Das er jetzt aber so kalt zu mir war, das war unfair. Er musste mir doch nur zuhören und sein Problem wäre in Luft aufgelöst.
Ich seufzte: „Okay, dann lasse ich dich lieber in Ruhe." murmelte ich geschlagen und wollte gerade reingehen, da setzte er zum Reden an: „Besser so!" warf er mir wütend an den Kopf. „Ach ja - und macht es dir etwas aus wenn du heute Nacht zuhause schläfst? Dann kann ich ein Paar der Jungs einladen, um meinen Geburtstag entspannt ausklingen zu lassen." fragte er gehässig und tatsächlich ein wenig abgehoben. In mir stieg sofort die Angst und Panik auf, wenn ich an meine eigene Wohnung dachte. Gestern noch hatte er mir gesagt er würde mich nie wieder und vor allem nie wieder alleine dorthin gehen lassen. Schockiert versuchte ich den Kloß in meinem Hals herunterzuschlucken und ließ den Tränen die sich in meinen Augen anbahnten keine Chance. Ich konnte mich nicht bewegen. Marcos Augen wurden groß als er bemerkte, dass zumindest sein letzter Satz total unangebracht war. Also schlucke er laut und fuhr sich aufgelöst über die Stirn als er doch nochmal seinen Blick vom Display abwandte: „Nein, geh bitte nicht nach Hause. Dein Zuhause ist schließlich hier." murmelte er leise. „Ach, weißt du was? Es ist schon in Ordnung. Lade deine Freunde ein. Ich gehe hoch und werde mich nicht blicken lassen." enttäuscht zuckte ich mit meinen Achseln als ich auf dem Absatz kehrt machte und hinein ging.

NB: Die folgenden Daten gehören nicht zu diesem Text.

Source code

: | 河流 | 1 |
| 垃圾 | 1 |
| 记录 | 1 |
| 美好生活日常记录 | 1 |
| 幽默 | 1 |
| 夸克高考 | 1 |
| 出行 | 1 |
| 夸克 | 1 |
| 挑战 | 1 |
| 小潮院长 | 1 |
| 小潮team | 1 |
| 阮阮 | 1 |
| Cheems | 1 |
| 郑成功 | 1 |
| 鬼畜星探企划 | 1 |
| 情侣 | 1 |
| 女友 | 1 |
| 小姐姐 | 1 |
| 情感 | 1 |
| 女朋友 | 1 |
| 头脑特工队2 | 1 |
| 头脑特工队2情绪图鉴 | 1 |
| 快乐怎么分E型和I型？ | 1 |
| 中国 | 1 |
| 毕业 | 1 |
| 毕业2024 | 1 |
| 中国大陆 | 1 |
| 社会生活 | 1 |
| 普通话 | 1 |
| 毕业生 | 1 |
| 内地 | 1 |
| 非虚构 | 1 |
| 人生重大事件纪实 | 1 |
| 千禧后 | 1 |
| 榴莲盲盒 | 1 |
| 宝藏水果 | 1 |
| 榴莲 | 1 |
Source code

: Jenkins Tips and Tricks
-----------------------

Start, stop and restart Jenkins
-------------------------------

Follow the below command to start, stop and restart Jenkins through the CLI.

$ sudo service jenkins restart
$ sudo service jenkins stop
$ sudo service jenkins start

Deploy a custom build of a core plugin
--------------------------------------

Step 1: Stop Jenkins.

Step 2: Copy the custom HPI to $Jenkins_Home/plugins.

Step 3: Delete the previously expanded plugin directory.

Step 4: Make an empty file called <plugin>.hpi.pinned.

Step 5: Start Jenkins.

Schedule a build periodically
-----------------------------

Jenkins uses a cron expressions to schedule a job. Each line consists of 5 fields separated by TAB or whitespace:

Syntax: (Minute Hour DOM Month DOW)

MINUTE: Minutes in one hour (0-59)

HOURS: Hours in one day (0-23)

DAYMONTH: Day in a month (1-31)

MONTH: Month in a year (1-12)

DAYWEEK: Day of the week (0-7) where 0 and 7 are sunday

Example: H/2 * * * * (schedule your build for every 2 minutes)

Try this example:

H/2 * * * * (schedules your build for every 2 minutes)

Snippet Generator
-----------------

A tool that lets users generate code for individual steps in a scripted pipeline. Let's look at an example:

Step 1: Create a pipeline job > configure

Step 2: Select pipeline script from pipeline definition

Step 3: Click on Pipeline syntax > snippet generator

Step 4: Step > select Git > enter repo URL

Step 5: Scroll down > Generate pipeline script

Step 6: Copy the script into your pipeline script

Den Abend hatte ich mir natürlich anders vorgestellt, als total erschöpft, mit höllischen Kopfschmerzen alleine ins Bett zu fallen. Das war heute dann doch zu viel Stress für meinen Zustand. Da half nur Schlafen und Hoffen, dass Marco sich morgen wenigstens wieder etwas eingekriegt hatten. Ein Geburtstag wie er im Bilderbuche stand.